Apakah Anda pernah dengar Waiver asuransi? Waiver, termasuk rider (asuransi tambahan) yang bisa ditambahkan oleh nasabah dalam polis dasarnya. 

Waiver dimaksudkan untuk ringankan beban finansial, yakni bebas dari kewajiban membayar premi sebab Tertanggung mengalami risiko penyakit kritis hingga tidak dapat lagi bekerja. Selanjutnya, pembayaran premi dialihkan ke perusahaan asuransi sebagai Penanggung.

Perlu tidaknya menambah rider pada polis tergantung kebutuhan dan kemampuan finansial. Caranya, lihat riwayat kesehatan diri dan keluarga apakah berisiko mengalami penyakit kritis, apakah aktivitas atau pekerjaan sehari-hari termasuk berisiko mengalami kecelakaan, dan apakah jika menambah rider bisa berkomitmen membayar premi dalam jangka panjang karena menambah rider berarti premi akan bertambah.

Sebagai perusahaan asuransi kesehatan Sequis menyediakan beragam Waiver,  salah satunya Sequis Waiver of Premium due to Disability or Dread Disease Rider, asuransi tambahan yang memberikan manfaat pembebasan premi jika Tertanggung mengalami Cacat Total dan Tetap atau salah satu dari 36 Penyakit Kritis yang tercantum dalam polis sebelum mencapai usia 65 tahun. Nasabah dapat membeli produk ini sejak Tertanggung 6 bulan hingga 60 tahun.
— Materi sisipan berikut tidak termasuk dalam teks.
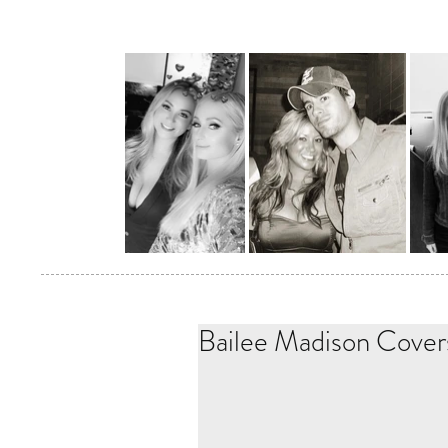
Bailee Madison Cover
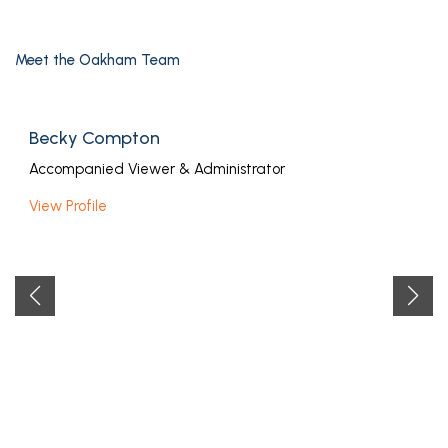
Meet the Oakham Team
Becky Compton
Accompanied Viewer & Administrator
View Profile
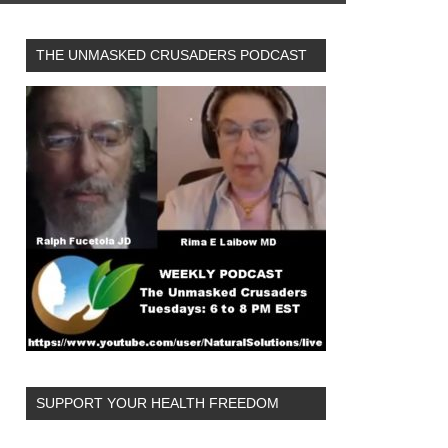
THE UNMASKED CRUSADERS PODCAST
SUPPORT YOUR HEALTH FREEDOM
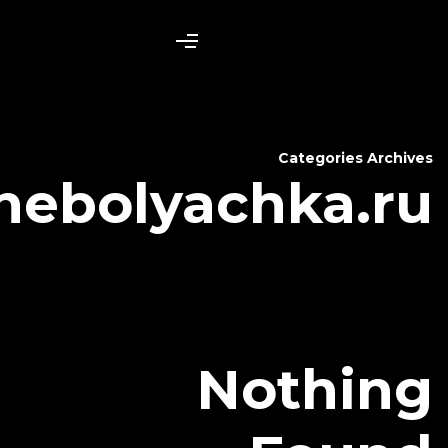
nebolyac
N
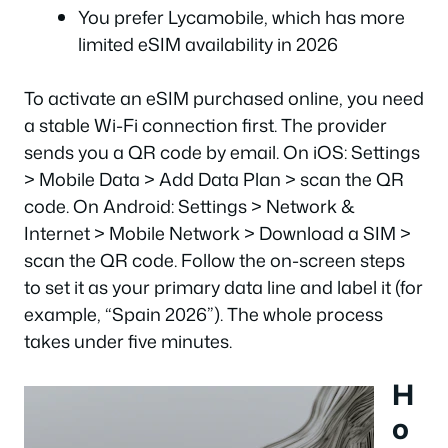
You prefer Lycamobile, which has more
limited eSIM availability in 2026
To activate an eSIM purchased online, you need
a stable Wi-Fi connection first. The provider
sends you a QR code by email. On iOS: Settings
> Mobile Data > Add Data Plan > scan the QR
code. On Android: Settings > Network &
Internet > Mobile Network > Download a SIM >
scan the QR code. Follow the on-screen steps
to set it as your primary data line and label it (for
example, “Spain 2026”). The whole process
takes under five minutes.
H
o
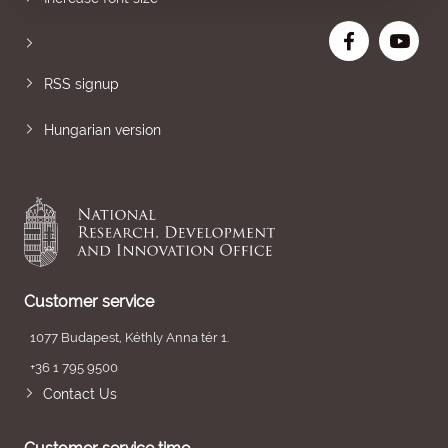
RSS signup
Hungarian version
Customer service
1077 Budapest, Kéthly Anna tér 1.
+36 1 795 9500
Contact Us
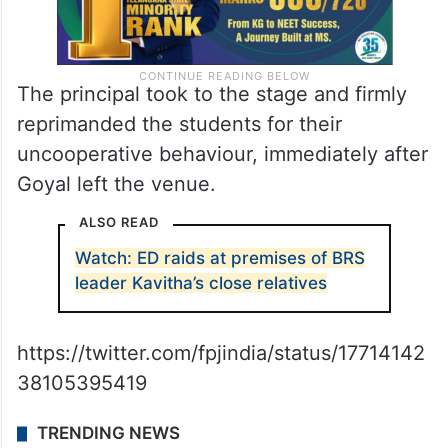
The principal took to the stage and firmly
reprimanded the students for their
uncooperative behaviour, immediately after
Goyal left the venue.
ALSO READ
Watch: ED raids at premises of BRS
leader Kavitha’s close relatives
https://twitter.com/fpjindia/status/17714142
38105395419
TRENDING NEWS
Manfaat menambah waiver polis asuransi dasar sudah dirasakan oleh Felicia (nasabah Sequis), yang berobat kanker dengan biaya pengobatan senilai lebih dari 1M rupiah.  Felicia sudah melengkapi polis asuransi kesehatan Sequis Q Infinite MedCare Rider X Booster (SQIMCX) Plan 0 yang ia miliki sejak awal tahun 2020 dengan menambahkan manfaat tambahan Waiver of Premium due to Disability or Dread Disease Rider sehingga kini ia mendapatkan manfaat pembebasan premi

Felicia menderita sakit infeksi paru sejak September 2021, dan menjalani rawat inap selama 70 hari sejak akhir Maret 2022 di salah satu RS swasta di Jakarta Selatan, menghabiskan biaya lebih dari 740 juta rupiah. Nilai klaim ini hampir semuanya dicover Sequis. 

Setelah 70 hari perawatan di Jakarta tidak membawa hasil baik, Felicia disarankan berobat ke Beacon Hospital di Kuala Lumpur, Malaysia. 

Dari hasil pemeriksaan PET Scan dan EGFR darah di Beacon Hospital, Felicia didiagnosis non-small cell lung cancer, jenis kanker paru yang menyebar di beberapa lokasi di tulang dan kepala. Selama 14 hari rawat inap di Malaysia, ia mendapatkan pengobatan target terapi. 

Total biaya pengobatan mencapai sekitar 260 juta rupiah, hampir setengahnya untuk biaya pembelian obat yang harus ia minum seumur hidup.

“Saya sama sekali tidak membayangkan mengalami sakit yang biayanya sampai lebih dari 1 Miliar rupiah. Ke depannya, saya masih harus melakukan monitoring pengobatan rutin dan pemeriksaan di Malaysia. Saya masih menjalani target terapi jangka panjang melalui obat yang harus dikonsumsi rutin. Harga per butir obat sangat mahal, setelah promo pembelian masih sebesar 1,2 juta rupiah " tutur Felicia 

Membeli polis SQIMCX adalah keputusan tepat karena saat mengalami penyakit kritis tapi kondisi keuangan keluarga saya tetap terlindungi dan keluarga tetap dapat tetap beraktivitas seperti biasa tanpa harus menurunkan standar hidup.

"Saya pun bersyukur sudah menambahkan Waiver of Premium due to Disability or Dread Disease Rider sehingga tidak perlu lagi memikirkan dana untuk membayar premi polis. Ini membuat saya merasa tenang selama menjalani pengobatan,” imbuh Felicia. berbagi pengalamannya.